# PROBLEM DETAILS
Any pictures in the records below must be left out when you repeat the lines from the line containing "Электромонтаж, Прое" through the line containing "ＦＰパネルを木枠におさめるため、隙間が少" exactly.
□ □ □
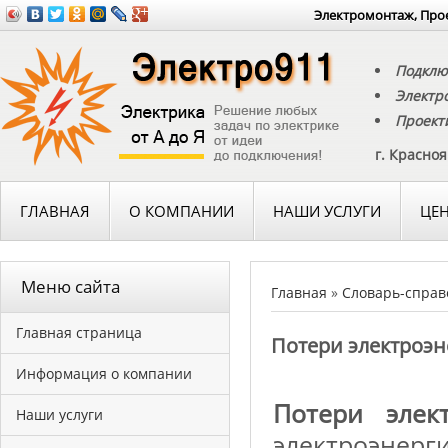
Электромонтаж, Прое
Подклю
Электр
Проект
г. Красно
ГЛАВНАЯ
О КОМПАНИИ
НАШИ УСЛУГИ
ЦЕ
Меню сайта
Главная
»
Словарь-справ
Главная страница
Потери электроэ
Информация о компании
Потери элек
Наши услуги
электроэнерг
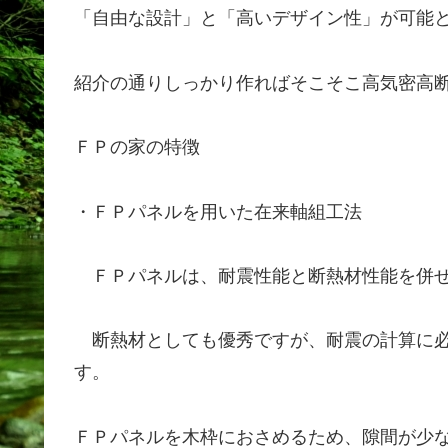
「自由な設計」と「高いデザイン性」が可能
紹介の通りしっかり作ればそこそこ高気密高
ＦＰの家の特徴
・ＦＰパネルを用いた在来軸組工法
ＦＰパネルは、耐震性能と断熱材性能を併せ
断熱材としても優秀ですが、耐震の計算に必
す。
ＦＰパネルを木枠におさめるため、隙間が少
□ □ □
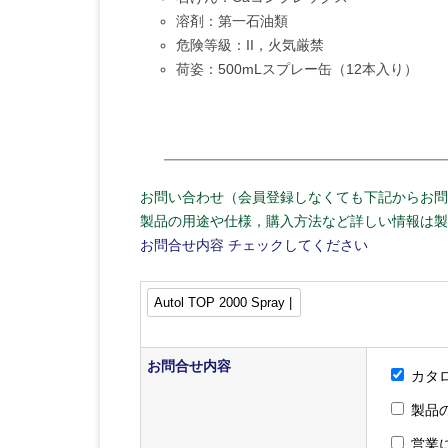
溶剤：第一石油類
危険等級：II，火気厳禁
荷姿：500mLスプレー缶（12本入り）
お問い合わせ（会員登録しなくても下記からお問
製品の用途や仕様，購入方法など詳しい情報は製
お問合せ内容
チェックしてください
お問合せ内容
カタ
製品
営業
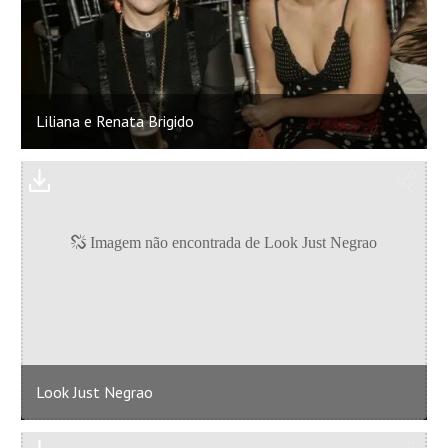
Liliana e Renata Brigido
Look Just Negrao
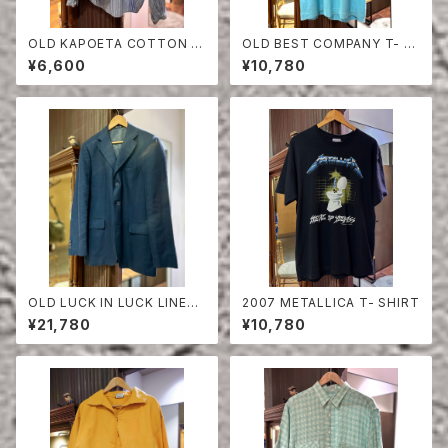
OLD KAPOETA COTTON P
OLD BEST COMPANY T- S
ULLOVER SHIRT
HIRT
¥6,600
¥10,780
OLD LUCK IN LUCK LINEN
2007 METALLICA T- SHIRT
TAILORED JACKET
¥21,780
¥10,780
□ □ □
# SOLUTION TO THE EXERCISE
Электромонтаж, Прое
Подклю
Электр
Проект
г. Красно
ГЛАВНАЯ
О КОМПАНИИ
НАШИ УСЛУГИ
ЦЕ
Меню сайта
Главная
»
Словарь-справ
Главная страница
Потери электроэ
Информация о компании
Потери элек
Наши услуги
электроэнерг
「自由な設計」と「高いデザイン性」が可能
紹介の通りしっかり作ればそこそこ高気密高
ＦＰの家の特徴
・ＦＰパネルを用いた在来軸組工法
ＦＰパネルは、耐震性能と断熱材性能を併せ
断熱材としても優秀ですが、耐震の計算に必
す。
ＦＰパネルを木枠におさめるため、隙間が少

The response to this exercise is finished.